Publié le 01/11/2008 à 00:00

Une prudence payante pour Lassonde

Publié le 01/11/2008 à 00:00

Par Dominique Beauchamp

En pleine tourmente économique, la stratégie prudente de croissance d'Industries Lassonde (Tor., LAS.A, 35,60 $) et son créneau - les jus - ont tout à coup meilleure allure.

Trois gestionnaires de portefeuilles se disent en effet très à l'aise de conserver leurs actions de Lassonde, car l'entreprise familiale résistera mieux que d'autres aux effets du ralentissement économique.

Le maintien de sa rentabilité en période de récession est clairement un point en sa faveur, dit Martin Dufresne, gestionnaire chez Fiera Capital, un actionnaire de Lassonde. Comme quoi la lente accumulation de profits peut aussi enrichir.

Pas de feux d'artifice

" C'est le genre de titre qu'on peut acheter et oublier dans son tiroir pendant des années ", dit Benjamin Horwood, président de Value Contrarian Management, un gestionnaire qui se spécialise dans l'achat de titres sous-évalués.

" J'aime l'industrie. Ses produits ne risquent pas d'être désuets dans six mois. J'aime aussi l'équipe de direction. Elle a réussi à mettre la main sur différentes marques et à s'étendre au Canada, en réalisant des acquisitions à bon prix ", explique M. Horwood.

Même s'il a déboursé 27 $ pour ses actions, il y a cinq ans, M. Horwood considère que le cours de Lassonde est encore peu élevé par rapport au bénéfice. M. Horwood ne s'attend pas à des feux d'artifice, mais le titre peut procurer un rendement solide de 6 à 8 % par année, grâce à la croissance et à son dividende.

Lassonde distribue environ le quart de son bénéfice sous forme de dividendes.

De plus, à long terme, il est toujours possible que l'entreprise familiale soit vendue.

Or, dans l'industrie alimentaire, les acquéreurs paient généralement leur proie 10 à 12 fois le bénéfice d'exploitation par action. Une telle évaluation équivaut à un cours de 55 à 65 $ pour Lassonde, dit M. Horwood.

Le principal défaut du titre est le faible volume de transactions en Bourse. Il est difficile d'en acheter sans influer sur le cours, dit M. Horwood.

Pour sa part, M. Dufresne souligne qu'" à petits pas, marque par marque, marché par marché, Lassonde progresse malgré la rivalité de Pepsi et de Coke ".

Depuis 10 ans, l'entreprise a triplé ses ventes et presque multiplié son bénéfice par huit. Avec toutes ses marques de jus, Lassonde occupe le premier rang canadien avec 22 % du marché, selon ACNielsen.

Sursaut de croissance

Industries Lassonde bénéficie aussi de l'expansion que prend son client Metro en Ontario, avec l'achat d'A&P Canada.

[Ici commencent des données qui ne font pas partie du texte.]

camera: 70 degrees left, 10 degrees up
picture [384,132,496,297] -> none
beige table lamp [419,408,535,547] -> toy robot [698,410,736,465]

" Un gérant d'une épicerie Foods Basics m'a dit à quel point il était content de pouvoir offrir un produit de spécialité comme les bouillons à fondue Canton dans ses épiceries ", dit M. Dufresne.

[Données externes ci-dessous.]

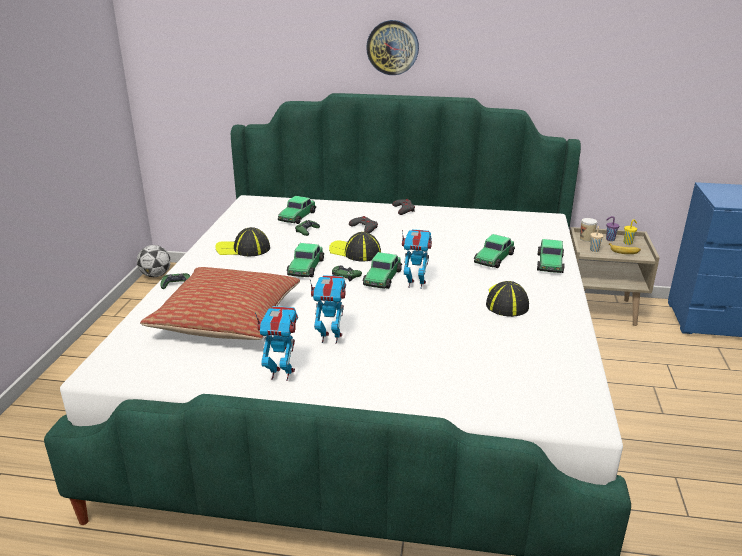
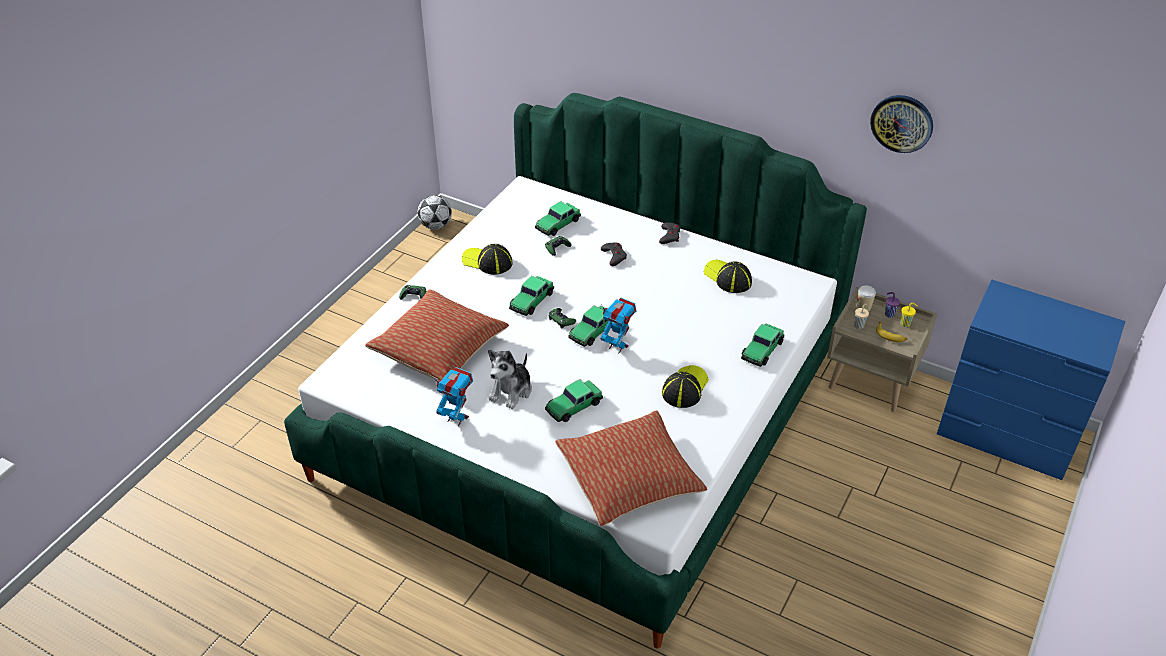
camera: 20 degrees right, 15 degrees up
toy robot [310,275,346,344] -> plush toy [488,349,532,409]
cap [329,232,381,262] -> cap moved to [704,260,752,293]
wall clock [366,20,419,75] -> wall clock moved to [870,95,933,153]
toy car [474,234,515,268] -> toy car moved to [545,379,603,422]
none -> pillow [555,411,707,526]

Lassonde a profité de la consolidation des chaînes d'alimentation pour s'y tailler une place de choix, à un moment où celles-ci réduisent le nombre de leurs fournisseurs, souligne Daniel Lavoie, analyste chez Montrusco Bolton, un important actionnaire de Lassonde.

Christian Godin, gestionnaire chez Montrusco Bolton, s'attend à ce que l'action de Lassonde s'apprécie même s'il y a récession, car la société connaît un sursaut de croissance grâce à l'achat des jus McCain, à Calgary, en 2007.

En 2008, ses revenus devraient augmenter de 22 %, et son bénéfice, de 28 %, prévoit M. Lavoie. Selon lui, Lassonde peut augmenter ses revenus de 10 à 12 % par année, sans réaliser d'acquisitions.